Plagiatsvorwürfe in Rumänien: Ciucă hat abgekupfert

Plagiatsjägerin Emilia Şercan liefert neue Enthüllungen: Rumäniens Premier soll mehrere Passagen seiner Doktorarbeit abgeschrieben haben.

Portrait von Nicolae Ciuca

Rumäniens Premier Nicolae Ciuca soll auf 138 Seiten 42 Mal plagiiert haben Foto: Dursun Aydemir/picture alliance

BERLIN taz | Der rumänische Ministerpräsident, Nicolae Ciucă, soll in seiner Dissertation ganze Passagen aus anderen Arbeiten abgekupfert haben. Zu dieser Schlussfolgerung kommt die rumänische Investigativjournalistin Emilia Şercan, die am Dienstag die Ergebnisse ihrer Recherchen in Bukarest veröffentlicht hat. In ihrer auf PressOne publizierten Analyse der 138 Seiten umfassenden Doktorarbeit hatte sie auf 42 Seiten plagiierte Textstellen entdeckt.

Ciucă hat Passagen nicht nur Wort für Wort aus anderen Werken übernommen, sondern auch Verschleierungstechniken genutzt. Auf weiteren 19 Seiten entdeckte die Plagiatsjägerin abgeschriebene Textstellen, die ohne Quellenangaben aus zwei Dissertationen übernommen worden waren, die aus der Feder von Doktoranden der gleichen Universität stammen. Eine dieser Dissertationen wurde 2001 von Professor Emil Cheţe, dem Doktorvater des seit November amtierenden Premiers, betreut.

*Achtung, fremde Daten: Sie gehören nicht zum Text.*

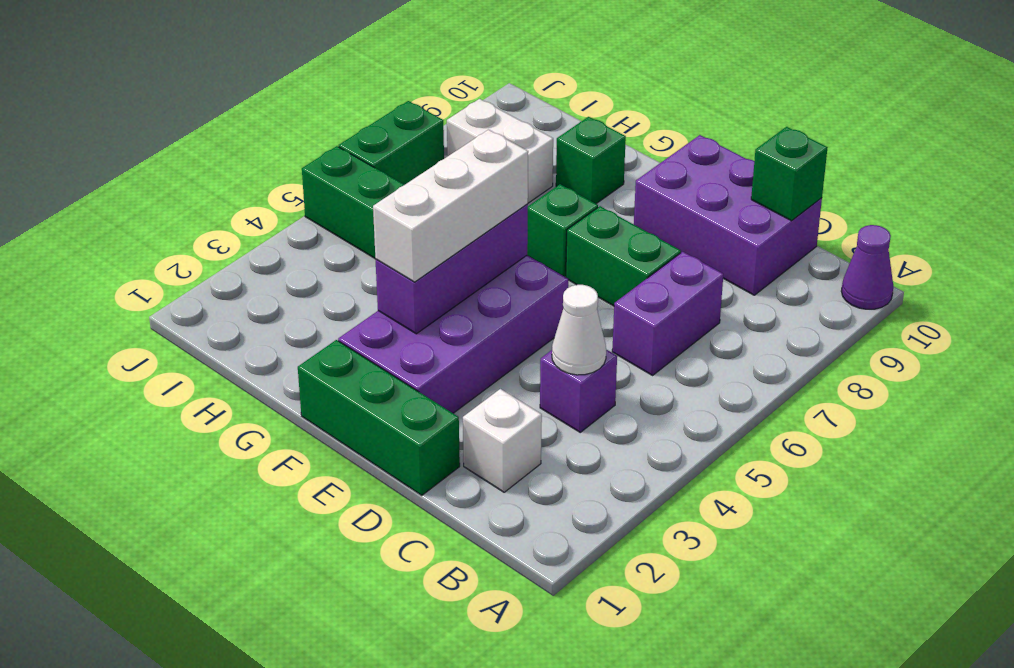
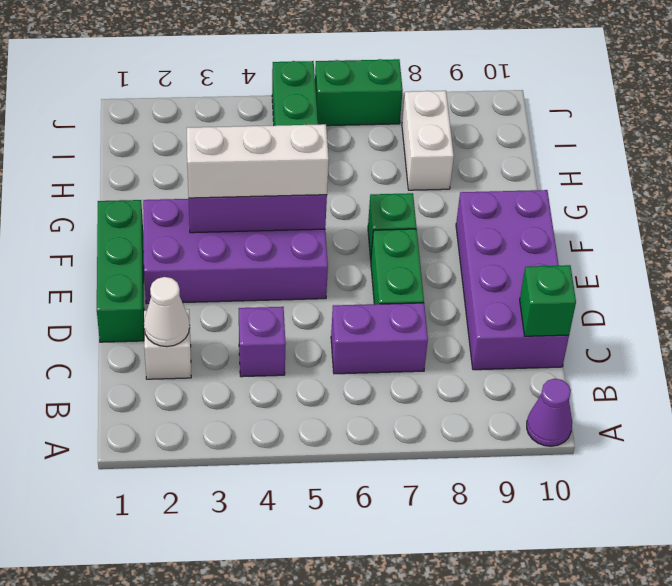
white 1x1 cone [552,285,606,375] -> white 1x1 cone moved to [144,277,190,347]
purple 2x3 brick [634,135,822,295] -> purple 2x4 brick [456,190,569,370]
green 1x1 brick [556,117,626,204] -> none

Ciucă verteidigte seine Dissertation 2003 an der Bukarester Universität für Nationale Verteidigung Carol I (UNAP) und erwarb den Titel eines Doktors der Militärwissenschaften.

Der Premier bestritt auf Facebook jegliches Fehlverhalten. Er verteidigte seine unter dem hölzernen Titel „Dimension des Engagements der Armee Rumäniens in gemeinsamen, multinationalen Operationen“ vorgelegte Dissertation mit dem Hinweis, er habe seine Arbeit in Übereinstimmung mit den gesetzlichen Anforderungen verfasst. Gleichzeitig kündigte er an, die Vorwürfe prüfen zu lassen.

„Wer abschreibt, muss gehen“

Dan Barna, Parlamentsabgeordneter der Oppositionspartei Union Rettet Rumänien (USR), forderte Konsequenzen und erinnerte auf Facebook an die Worte des Staatspräsidenten Klaus Johannis bei vorherigen Plagiatsfällen: „Wer abschreibt, muss gehen“. Ein Rücktritt des Premiers von der Nationalliberalen Partei (PNL) ist jedoch unwahrscheinlich, da es sich um einen Vertrauten Johannis’ handelt. Nach dem Sturz der Vorgängerregierung durch einen Misstrauensantrag im Herbst hatte Johannis der Bildung einer Koalition aus PNL, Sozialdemokraten (PSD) und Ungarnverband (UDMR) zugestimmt, an deren Spitze sein Vertrauter Ciucă steht.

Dieser ist der zweite rumänische Regierungschef, der in eine Plagiatsaffäre verwickelt ist. Victor Ponta, der frühere Vorsitzende der Sozialdemokraten und von 2012 bis 2015 amtierender Ministerpräsident, hatte eine 307 Seiten umfassende Dissertation verfasst, in der auf 85 Seiten plagiierte Stellen entdeckt wurden. Ponta musste auf seinen Titel verzichten, den er wie Ciucă an der gleichen Universität erworben hatte.

Emilia Şercan hat zahlreiche Dissertationen von Politikern, Offizieren und Justizbeamten untersucht. Sie bestätigte 2016, dass es auch in der Arbeit der Juristin Laura Codruţa Kövesi, die seit Juni die Europäische Staatsanwaltschaft leitet, abgeschriebene Stellen gibt. Es folgten aber keine Konsequenzen. In Bukarest wird gemunkelt, Kövesi möchte bei den nächsten Wahlen für das Amt des Staatspräsidenten kandidieren.

Nachdem Şercan 2019 aufgedeckt hatte, dass ein großer Teil der von der rumänischen Polizeiakademie betreuten Doktorarbeiten abgeschrieben waren, erhielt sie Morddrohungen.